CHIRAC INSISTE ANCHE LUI 

di Mauro Suttora

Il Foglio

New York, 24 settembre 2003



Con un discorso di 25 minuti sapientemente calibrato, ieri mattina alle 11 George W. Bush non ha ceduto di un millimetro sulla giustezza della liberazione dell'Iraq, ma ha allo stesso tempo usato toni soffici e di riconciliazione verso gli oppositori della guerra: "Alcune delle nazioni qui presenti non sono state d'accordo con la nostra azione", ha detto il presidente degli Stati Uniti, "ma siamo tutti uniti nella difesa della sicurezza e dei diritti umani.

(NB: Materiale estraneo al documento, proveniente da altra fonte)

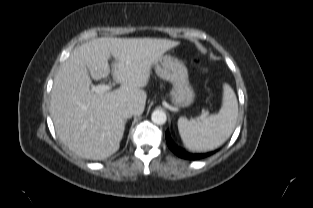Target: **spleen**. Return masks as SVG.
I'll return each instance as SVG.
<instances>
[{
  "label": "spleen",
  "mask_w": 313,
  "mask_h": 208,
  "mask_svg": "<svg viewBox=\"0 0 313 208\" xmlns=\"http://www.w3.org/2000/svg\"><path fill=\"white\" fill-rule=\"evenodd\" d=\"M238 116V102L233 89L223 85L222 107L217 114L191 121L178 119V130L184 146L191 151H208L222 145L232 134Z\"/></svg>",
  "instance_id": "obj_1"
}]
</instances>
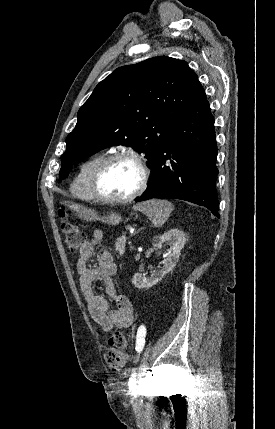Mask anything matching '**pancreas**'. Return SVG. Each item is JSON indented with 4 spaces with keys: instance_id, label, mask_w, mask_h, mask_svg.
Returning <instances> with one entry per match:
<instances>
[{
    "instance_id": "pancreas-1",
    "label": "pancreas",
    "mask_w": 275,
    "mask_h": 429,
    "mask_svg": "<svg viewBox=\"0 0 275 429\" xmlns=\"http://www.w3.org/2000/svg\"><path fill=\"white\" fill-rule=\"evenodd\" d=\"M125 243H126L125 235L120 236L115 243V249L116 251L119 252L120 255H123L125 252Z\"/></svg>"
}]
</instances>
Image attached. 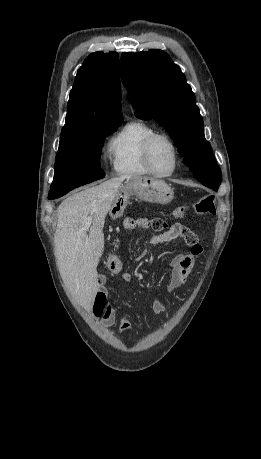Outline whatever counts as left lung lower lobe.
I'll return each mask as SVG.
<instances>
[{"label":"left lung lower lobe","mask_w":261,"mask_h":459,"mask_svg":"<svg viewBox=\"0 0 261 459\" xmlns=\"http://www.w3.org/2000/svg\"><path fill=\"white\" fill-rule=\"evenodd\" d=\"M202 184L207 186V187H209V188H211V189H213V190H215V191L218 190V187L220 185V184L215 183V182H203Z\"/></svg>","instance_id":"obj_1"}]
</instances>
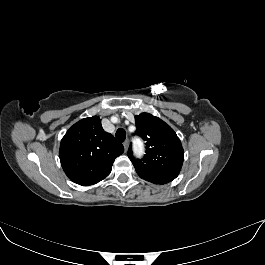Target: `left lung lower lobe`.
Instances as JSON below:
<instances>
[{
  "instance_id": "1",
  "label": "left lung lower lobe",
  "mask_w": 265,
  "mask_h": 265,
  "mask_svg": "<svg viewBox=\"0 0 265 265\" xmlns=\"http://www.w3.org/2000/svg\"><path fill=\"white\" fill-rule=\"evenodd\" d=\"M152 183H155V184H165V183H160V182H152Z\"/></svg>"
}]
</instances>
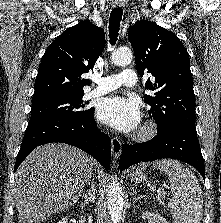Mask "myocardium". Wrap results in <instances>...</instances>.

E ora guardiamo avanti".

Naturalmente Bush ha sollecitato gli altri Paesi a impegnarsi nella ricostruzione, ma è stato attento a legare assieme Iraq e Afghanistan, e invece di chiedere truppe ha preferito puntare più in generale sull'"aiuto ai popoli di queste due nazioni nel loro cammino verso la libertà e la democrazia". 

Bush ha avvertito che, dopo aver trasformato due anni fa "New York in un campo di battaglia e in un cimitero", i terroristi di Al Qaeda hanno attaccato a Bali, Mombasa, Casablanca, Riad, Giakarta e Gerusalemme, e che quindi "si sono messi contro tutta l'umanità. Essi non trovano posto in alcuna fede religiosa, e non dovrebbero avere alcun amico in questa sala".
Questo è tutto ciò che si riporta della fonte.